Deep Learning for Brand Logo Detection
A year ago, I used Google’s Vision API to detect brand logos in images. Since then the DIY deep learning possibilities in R have vastly improved. With the release of Keras for R, one of the key deep learning frameworks is now available at your R fingertips.
Following up last year’s post, I thought it would be a good exercise to train a “simple” model on brand logos. For that, I downloaded the Flickr27-dataset, containing 270 images of 27 different brands. Just to give you an impression, here are some of them:
There are at least two points to remember; the dataset is really small -especially to train a deep neural network, and some brands are hard to recognize, even for the human eye. In order to use the data for the Keras infrastructure, I created a small script to pre-process the image files. (Please find the full code at the end of the post). Also, I removed the images with no brand logo, the “none”-category.

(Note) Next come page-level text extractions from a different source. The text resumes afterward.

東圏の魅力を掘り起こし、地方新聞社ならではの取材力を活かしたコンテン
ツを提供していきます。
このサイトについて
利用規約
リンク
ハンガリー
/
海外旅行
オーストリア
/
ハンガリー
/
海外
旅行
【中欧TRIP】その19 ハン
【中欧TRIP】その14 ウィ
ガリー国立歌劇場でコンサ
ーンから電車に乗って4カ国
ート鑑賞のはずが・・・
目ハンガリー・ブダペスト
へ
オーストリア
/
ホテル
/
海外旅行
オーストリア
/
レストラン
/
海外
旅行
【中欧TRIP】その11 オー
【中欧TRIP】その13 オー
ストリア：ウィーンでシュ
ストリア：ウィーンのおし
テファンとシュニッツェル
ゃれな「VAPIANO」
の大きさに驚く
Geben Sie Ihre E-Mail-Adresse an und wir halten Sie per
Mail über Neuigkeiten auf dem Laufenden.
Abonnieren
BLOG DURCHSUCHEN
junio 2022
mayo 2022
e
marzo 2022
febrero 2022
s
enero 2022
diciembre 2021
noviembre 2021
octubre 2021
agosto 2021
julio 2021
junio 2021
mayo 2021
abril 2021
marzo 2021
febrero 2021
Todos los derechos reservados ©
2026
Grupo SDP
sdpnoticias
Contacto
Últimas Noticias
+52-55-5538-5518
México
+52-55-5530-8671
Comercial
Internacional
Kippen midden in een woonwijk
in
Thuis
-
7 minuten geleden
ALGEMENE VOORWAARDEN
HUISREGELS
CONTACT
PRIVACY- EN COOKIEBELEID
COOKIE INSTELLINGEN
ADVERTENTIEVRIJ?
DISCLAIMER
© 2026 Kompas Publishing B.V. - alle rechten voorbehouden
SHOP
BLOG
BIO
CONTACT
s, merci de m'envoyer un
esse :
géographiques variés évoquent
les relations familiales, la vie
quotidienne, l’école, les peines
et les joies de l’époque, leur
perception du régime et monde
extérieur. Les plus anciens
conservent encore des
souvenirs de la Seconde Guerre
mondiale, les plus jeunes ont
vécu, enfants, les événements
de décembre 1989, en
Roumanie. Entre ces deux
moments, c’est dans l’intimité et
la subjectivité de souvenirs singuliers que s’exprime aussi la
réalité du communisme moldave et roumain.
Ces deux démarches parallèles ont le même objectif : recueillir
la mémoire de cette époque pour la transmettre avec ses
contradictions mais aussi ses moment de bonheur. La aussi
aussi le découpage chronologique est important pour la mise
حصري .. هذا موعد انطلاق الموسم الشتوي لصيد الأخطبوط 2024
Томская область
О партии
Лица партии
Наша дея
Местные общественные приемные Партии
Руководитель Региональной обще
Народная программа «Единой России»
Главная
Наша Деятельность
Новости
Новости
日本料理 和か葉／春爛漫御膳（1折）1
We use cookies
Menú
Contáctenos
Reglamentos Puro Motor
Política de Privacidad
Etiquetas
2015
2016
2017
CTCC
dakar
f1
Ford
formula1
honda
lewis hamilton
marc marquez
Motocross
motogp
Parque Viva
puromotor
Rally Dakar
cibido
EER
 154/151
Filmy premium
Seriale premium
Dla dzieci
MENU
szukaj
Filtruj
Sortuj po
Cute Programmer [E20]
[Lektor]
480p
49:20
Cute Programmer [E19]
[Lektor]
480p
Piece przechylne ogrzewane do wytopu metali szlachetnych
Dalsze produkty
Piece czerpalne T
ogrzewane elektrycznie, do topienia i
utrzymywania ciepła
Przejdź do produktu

In order to use Keras you have to follow their short guide:
With Keras installed, I defined a sequential model, following various sources. (I have to admit; I used a very rough trial and error approach. I would love to detail the approach but I cannot recall how many and which combinations I tried.)
There are two parts I can detail; a) I used a 16 pixel filter, b) as the dataset contains 27 logos or (classes), the last layer is set to 27.
When compiling the model, it is important to set the loss to “categorical_crossentropy” as I try a multi-class classification.
Another parameter that I changed somehow randomly is the learning-rate (lr) parameter. In a follow-up post, I might show the effect of different learning rates on the model.
So how good can we get with this trial and error approach? The model is quickly well trained on the training examples, with an accuracy of almost 100% after 150 training steps (Epochs).
However, looking at the validation the accuracy, we see a lot of room for improvement with an accuracy of ~15%. Taking in consideration that the base probability of is 1/27 = 3.7%, the 15% are at least a decent uplift compared to random guessing.
To sum up; keras for R makes the deep learning infrastructure really easy to handle. Setting up a model is quick and the examples provide some very good starting points. However, training and tuning a model to new data is far from straight-forward. Even if a model fits the underlying problem structure, the parameter-space is not easy to grasp and the guidelines on how to set them are not (yet) well documented. All in all; there is no free lunch in deep learning ;)
In the following weeks, I plan to elaborate on the existing model, detailing the parameter space, use a pre-trained image model and increase the number of training images.